Le microcrédit finance aussi bien un commerce ambulant, une boutique qu'une profession libérale. ©  Getty Images
 

Pour décrocher l'appui de l'Adie, ce sont avant tout la qualité du projet, les compétences de la personne et sa motivation qui sont prises en compte. Mais cela ne veut pas dire qu'en l'absence d'expérience, toute demande de financement sera refusée. Seul le montant prêté va être moins important. Sans expérience, l'Adie préfère accorder des sommes modestes et donner une période de six mois pour tester.
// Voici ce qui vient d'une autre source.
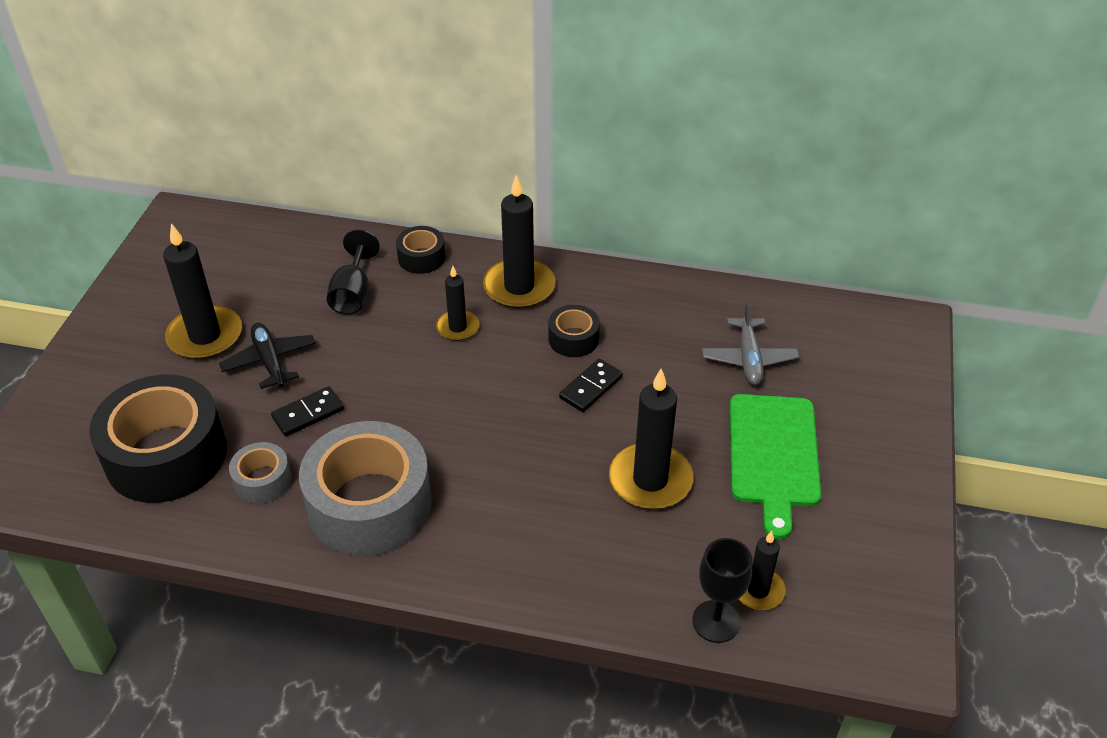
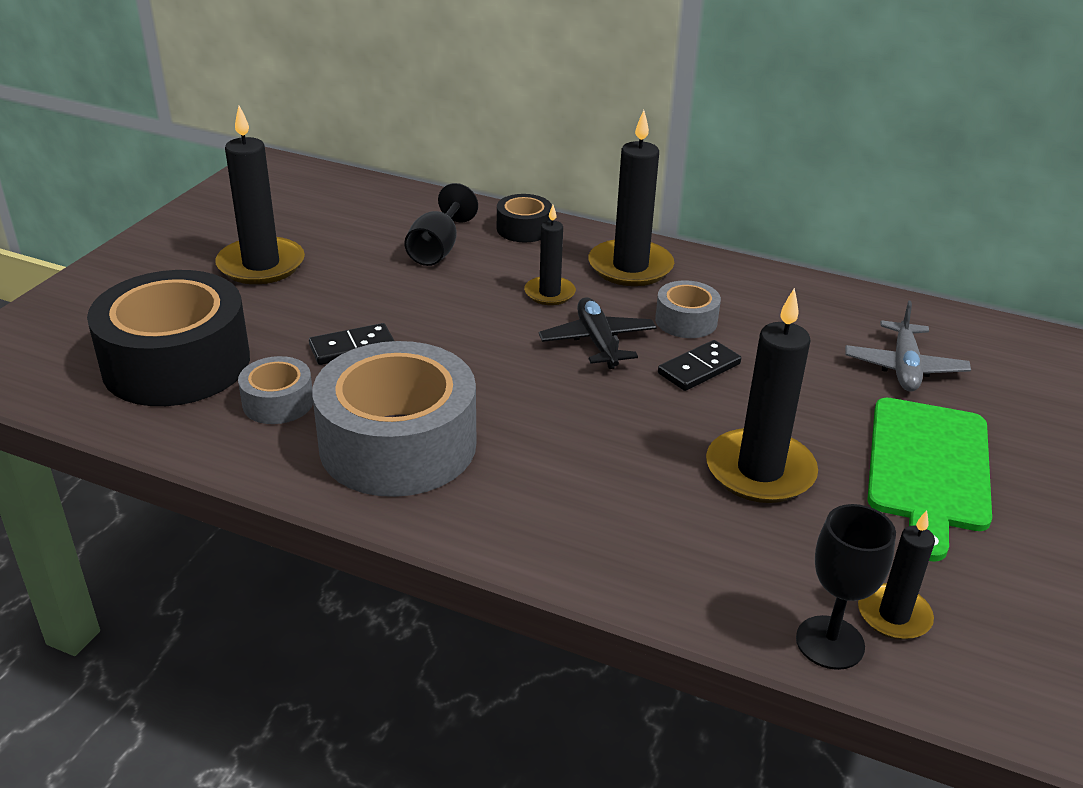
camera: 10 degrees right, 10 degrees down
(270, 361) = (325, 295): black plane -> black plane (597, 342)
(573, 339) = (686, 321): black tape -> grey tape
Ensuite et selon les résultats obtenus, un second financement peut venir en relais pour pérenniser le projet.

L'aide accordée se compose d'un prêt solidaire d'un montant maximum de 5 000 euros à taux d'intérêt de 5,62 % sur deux ans. Pour ce prêt, il faudra une caution qui couvre la moitié de la somme accordée. En complément, l'Adie associe un prêt d'honneur d'un montant maximum de 5 000 euros, sans intérêt et sans caution. Souvent, un accord de financement est pour moitié financé avec le prêt solidaire et pour l'autre avec le prêt d'honneur. Des partenariats existent avec des établissements bancaires, parmi eux BNP Paribas ou Société générale.